According to a K&L Gates ad in Inside Counsel, Feb. 2008 at 90, the law department of American Express has “worked hard at …the generation of revenue, typically through [patent] license fees.” Those Amex lawyers may have worked hard, but to claim that their toil has generated corporate revenue goes too far. The decision to out-license a patent rests with a business manager, not with a lawyer. The lawyer merely helps execute the business decision.

It is no more justifiable for a law department to claim it has generated revenue from patent licenses than from any other activity of its business clients.

To underscore the point, consider an even broader claim. All revenue of all companies depends at some level on a contractual basis, and lawyers probably worked on many of those contracts. Even so, that nexus with lawyers doesn’t mean that the law department can boast responsibility for all corporate revenue.

In general I question efforts of law departments to create the impression that they are profit centers.

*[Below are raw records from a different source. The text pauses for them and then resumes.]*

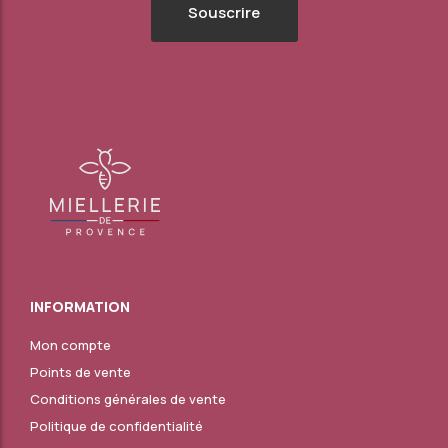
INFORMATION
Mon compte
Points de vente
Conditions générales de vente
Politique de confidentialité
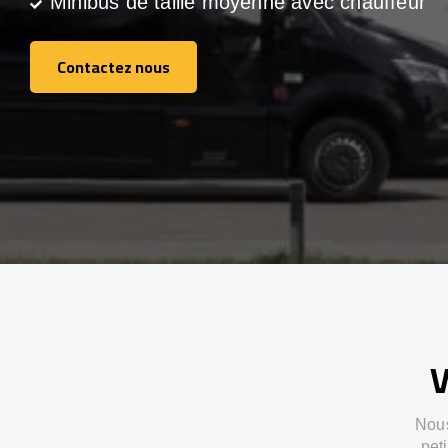
Minibus de taille moyenne avec chauffeur
Contactez nous
Contactez nous
V
Nous
pet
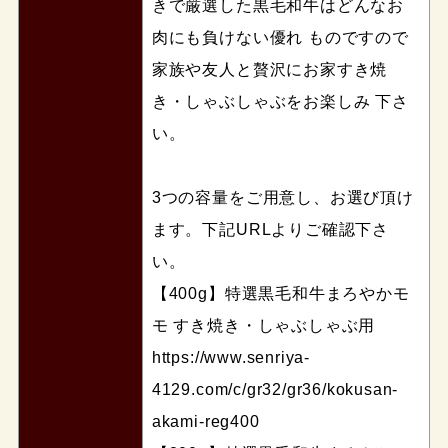
きで厳選した黒毛和牛はどんなお
肉にも負けない優れ ものですので
家族や友人と贅沢にお家すき焼
き・しゃぶしゃぶをお楽しみ 下さ
い。
3つの容量をご用意し、お選び頂け
ます。下記URLよりご確認下さ
い。
【400g】特選黒毛和牛まろやかモ
モ すき焼き・しゃぶしゃぶ用
https://www.senriya-
4129.com/c/gr32/gr36/kokusan-
akami-reg400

The desire understandable, the motive admirable, but efforts to bring in money distort the proper mission of a legal department (See my posts March 12, 2005: funded matter management system in return for reductions in reserves; Nov. 25, 2005: settlement funds and recovered amounts; Feb. 8, 2006: DuPont’s collection efforts; Nov. 28, 2005 and Feb. 16, 2006: IP recoveries; March 15, 2006: litigation recoveries; March 28, 2006: profit center at EMC; March 17, 2006: Autodesk; March 15, 2006: insurance reimbursements; May 19, 2006: crediting recoveries; June 15, 2006: releasing reserves; Oct. 29, 2006: Qualcomm and billion-dollar profits; Jan. 14, 2007: GE and business earnings; Feb. 14, 2007: SAP and customer usage under licenses; May 4, 2007: Holcim and legal team ROI; Dec. 10, 2007: DuPont and recoveries of class action settlements; Jan. 1, 2008: recovery of in-house attorney’s fees; and Jan. 30, 2008: DuPont and asbestos recoveries.).